Data for understanding charts:
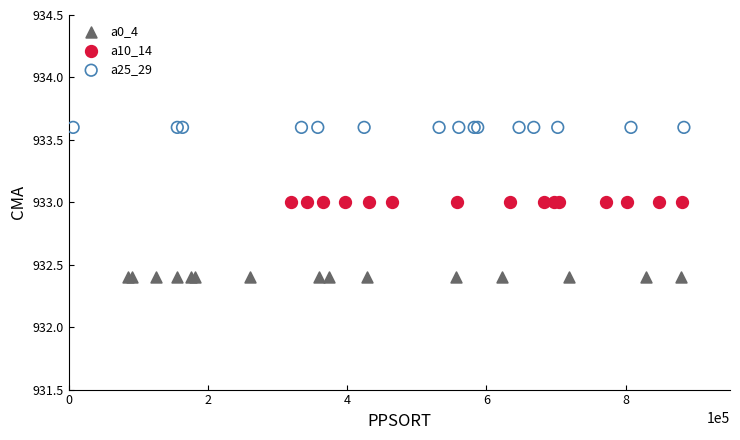

Which series contains the highest Y value?

a25_29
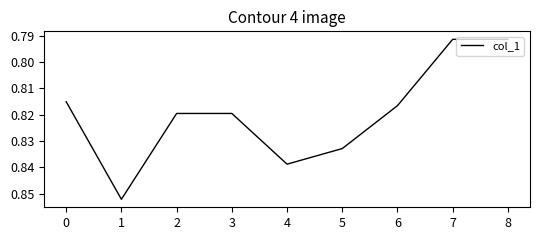

The chart shows a value of 0.6 at 4. True or false?

False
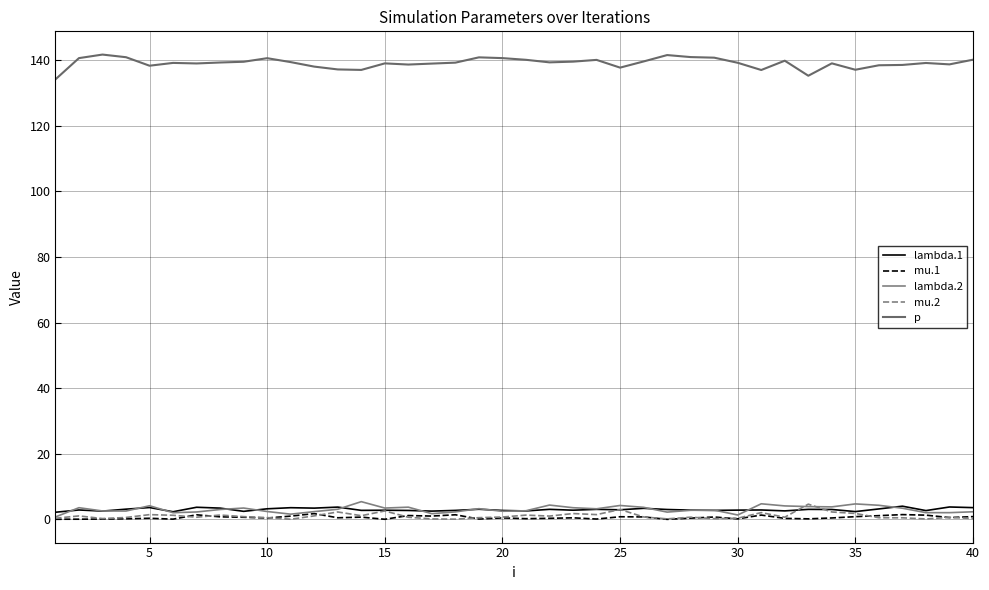

What is the highest value of the lambda.2 series?

5.4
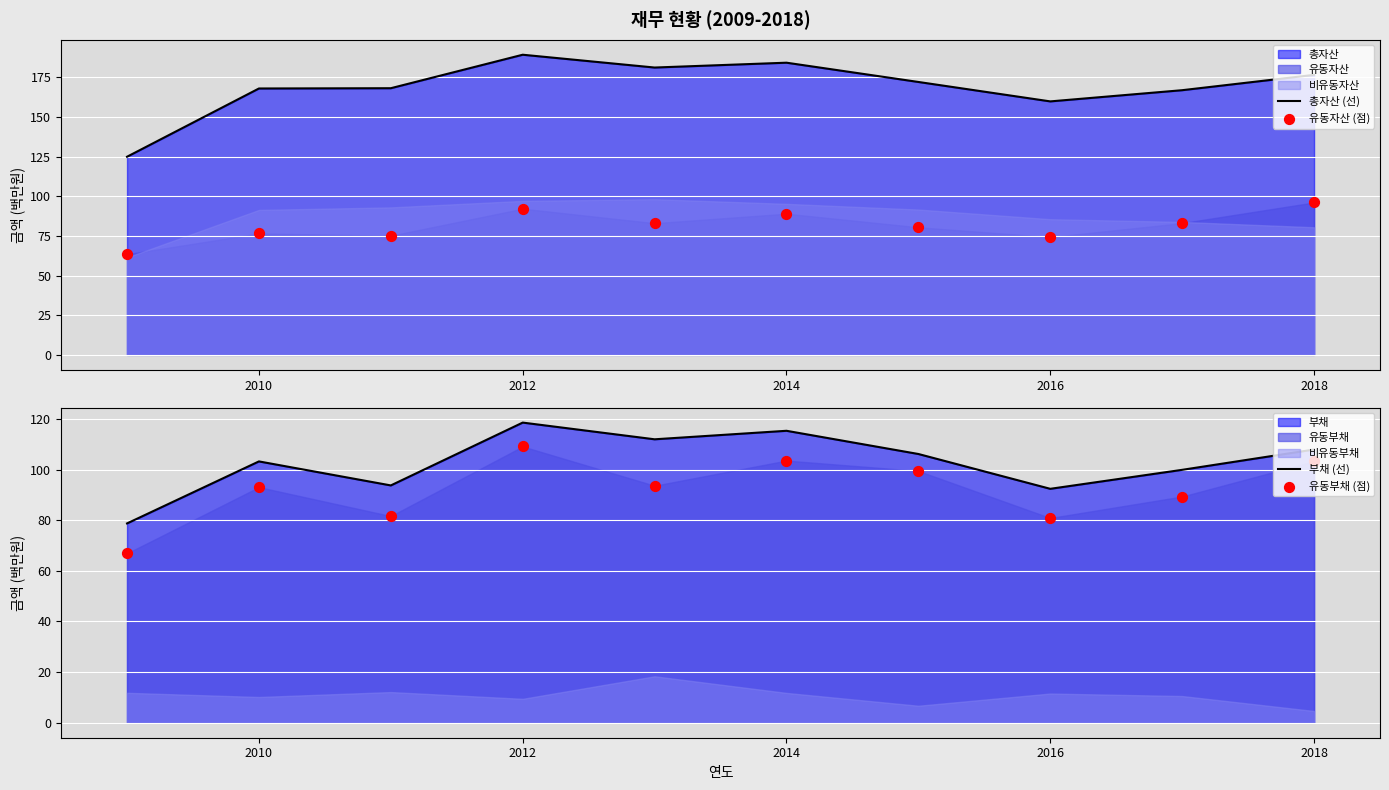

Which series reaches the maximum Y coordinate?

총자산 (선)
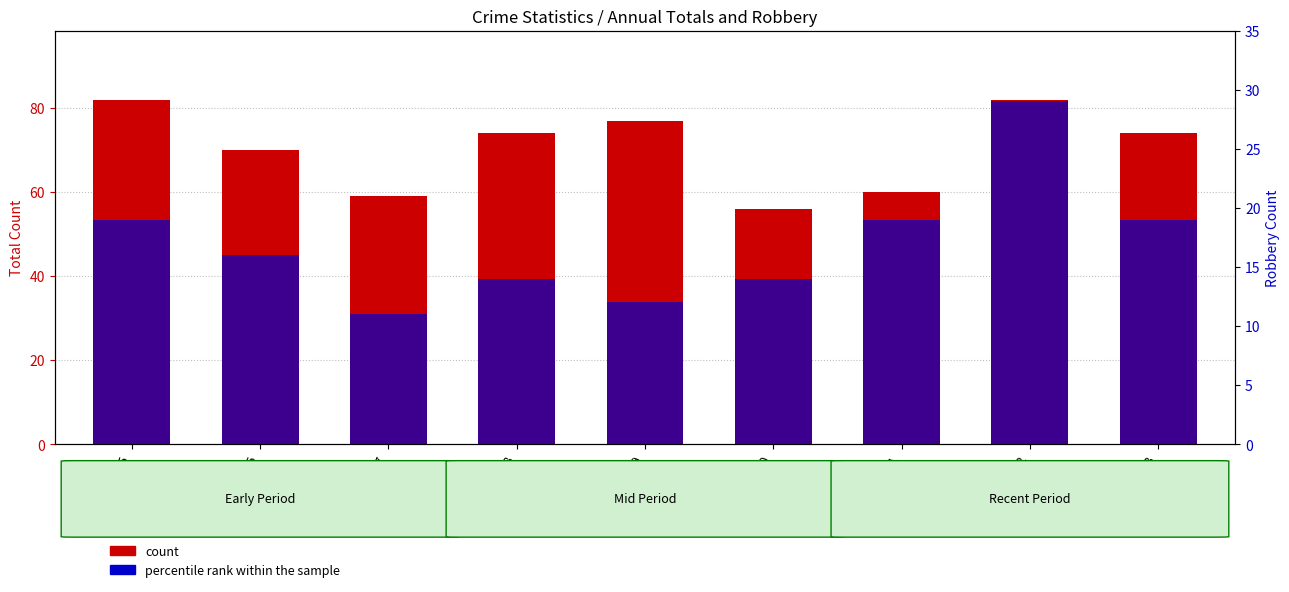

Which series changed the most between 2016 and 2017?

count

_Task_: Rewrite the lines of the rows above as a numbered list, one line per item. Skip the blank lines and leave out the pictures.

_Output below_:
1. Which series contains the highest Y value?
2. a25_29
3. The chart shows a value of 0.6 at 4. True or false?
4. False
5. What is the highest value of the lambda.2 series?
6. 5.4
7. Which series reaches the maximum Y coordinate?
8. 총자산 (선)
9. Which series changed the most between 2016 and 2017?
10. count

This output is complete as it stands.